= Kapeliele Tufele III =

Kapeliele Tufele III was a king of Uvea, who ruled from 17 April 1950 until 17 November 1953. He was preceded by Pelenato Fuluhea, and succeeded by Aloisia Brial.

==Rise to power==
In April 1950, dissension appeared within the Wallisian leadership, “relaying the social problems of the time: authoritarianism of certain civil servants; generational divide in the local clergy; return of Wallisians sensitized to “union” ideas”. Faced with opposition, particularly from the Hihifo District, King Pelenato Fuluhea resigned on 11 April. On 13 April, the chiefs elected Emmanuel Brial, a French merchant and son of Aloisia Brial (thus attached to a royal line). However, the appointment was opposed by the French resident as he did not want a Frenchman to become king of Wallis.
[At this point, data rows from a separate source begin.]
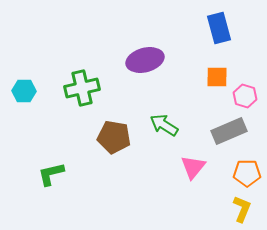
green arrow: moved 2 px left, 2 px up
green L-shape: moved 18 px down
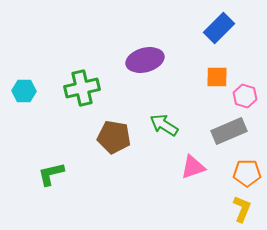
blue rectangle: rotated 60 degrees clockwise
pink triangle: rotated 32 degrees clockwise
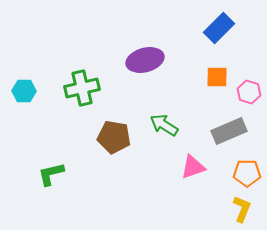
pink hexagon: moved 4 px right, 4 px up
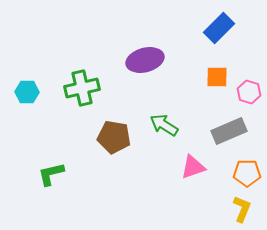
cyan hexagon: moved 3 px right, 1 px down
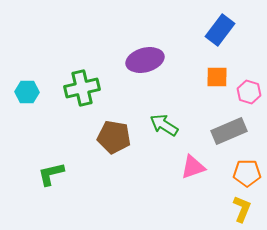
blue rectangle: moved 1 px right, 2 px down; rotated 8 degrees counterclockwise
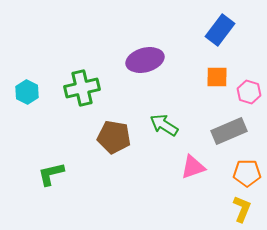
cyan hexagon: rotated 25 degrees clockwise
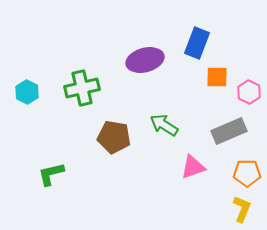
blue rectangle: moved 23 px left, 13 px down; rotated 16 degrees counterclockwise
pink hexagon: rotated 10 degrees clockwise
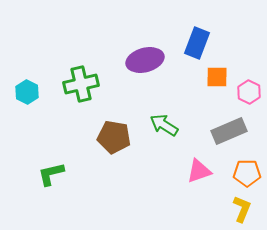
green cross: moved 1 px left, 4 px up
pink triangle: moved 6 px right, 4 px down
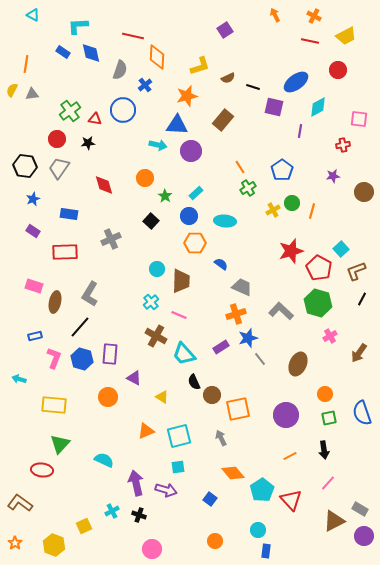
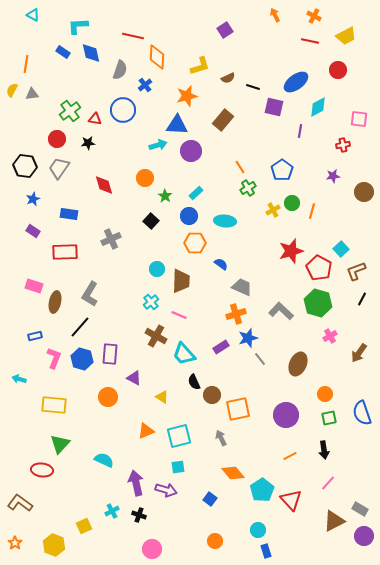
cyan arrow at (158, 145): rotated 30 degrees counterclockwise
blue rectangle at (266, 551): rotated 24 degrees counterclockwise
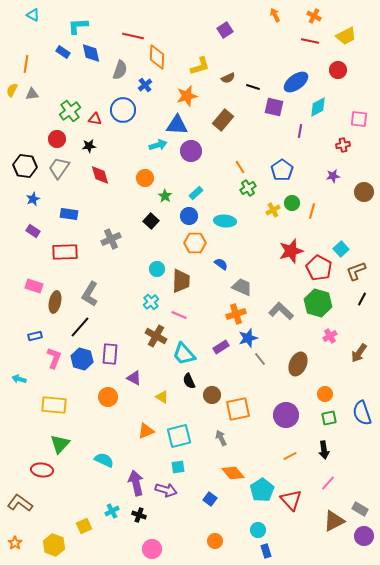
black star at (88, 143): moved 1 px right, 3 px down
red diamond at (104, 185): moved 4 px left, 10 px up
black semicircle at (194, 382): moved 5 px left, 1 px up
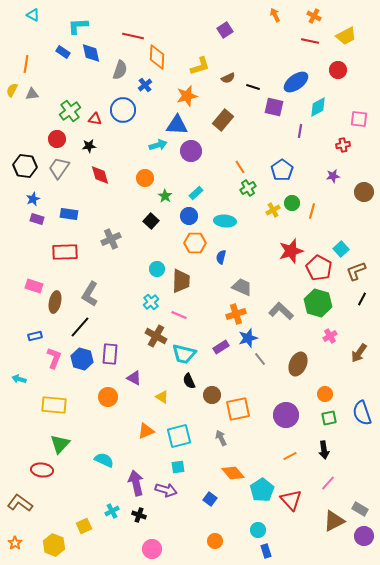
purple rectangle at (33, 231): moved 4 px right, 12 px up; rotated 16 degrees counterclockwise
blue semicircle at (221, 264): moved 7 px up; rotated 112 degrees counterclockwise
cyan trapezoid at (184, 354): rotated 35 degrees counterclockwise
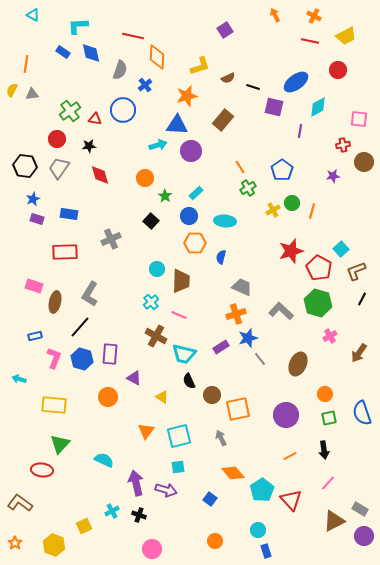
brown circle at (364, 192): moved 30 px up
orange triangle at (146, 431): rotated 30 degrees counterclockwise
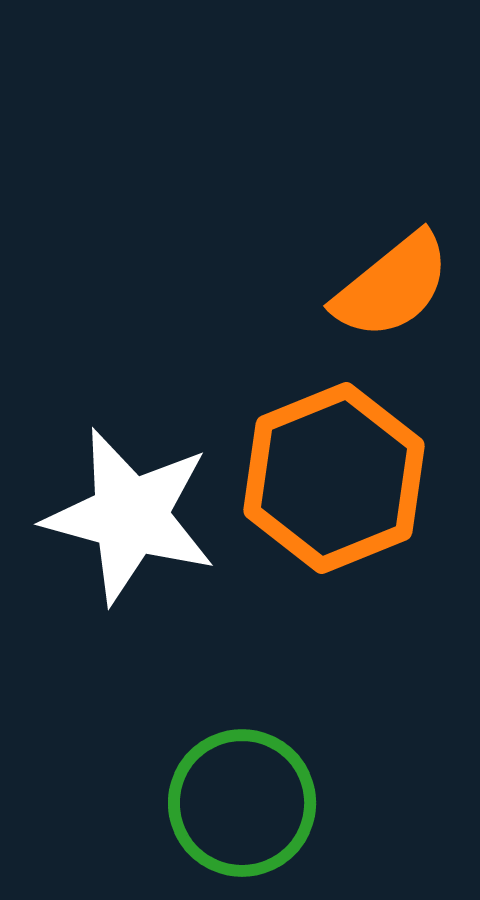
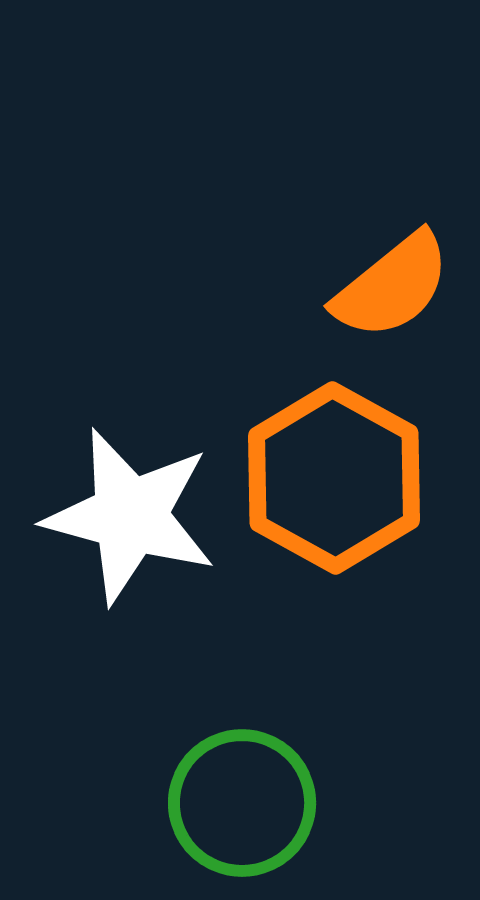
orange hexagon: rotated 9 degrees counterclockwise
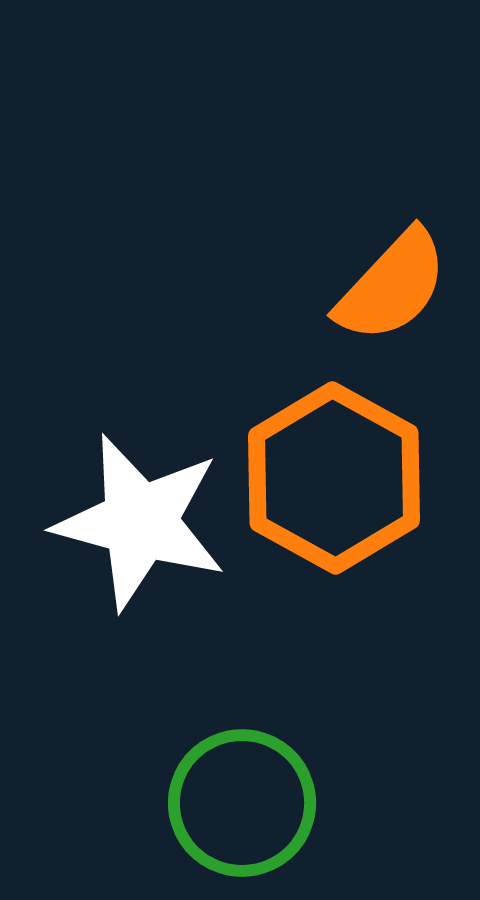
orange semicircle: rotated 8 degrees counterclockwise
white star: moved 10 px right, 6 px down
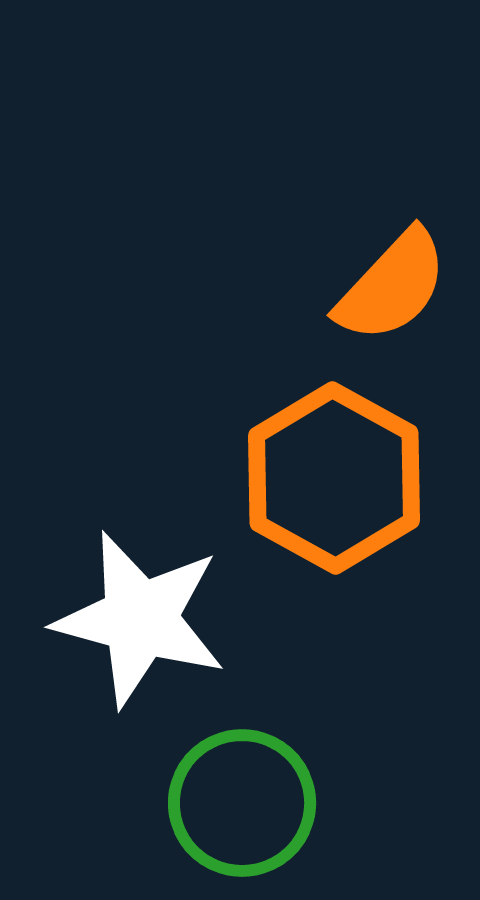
white star: moved 97 px down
Kapeliele Tufele, aged 70, was then elected on 17 April as a “transition king”.

==Reign and resignation==
According to Gildas Pressensé, “Kapeliele Tufele, known as Setu – much older [than his predecessor], was very conservative and very attached to his customary prerogatives, often ignoring the presence of the Resident of France”. Relations become very tense with the resident, the latter attempting three times to have him dismissed.

Bishop Alexandre Poncet successfully opposed his dismissal for the first time, but the customary chiefs decided to ignore the second time, which for Frédéric Angleviel represented the mark of "political maturity" in the face of the influence of the clergy in Wallis.

Kapeliele Tufele abdicated on 17 November 1953. After negotiations between the royal families and with the approval of France's High Commissioner to the Pacific Ocean, Aloisia Brial was elected Queen of Uvea on 22 December 1953.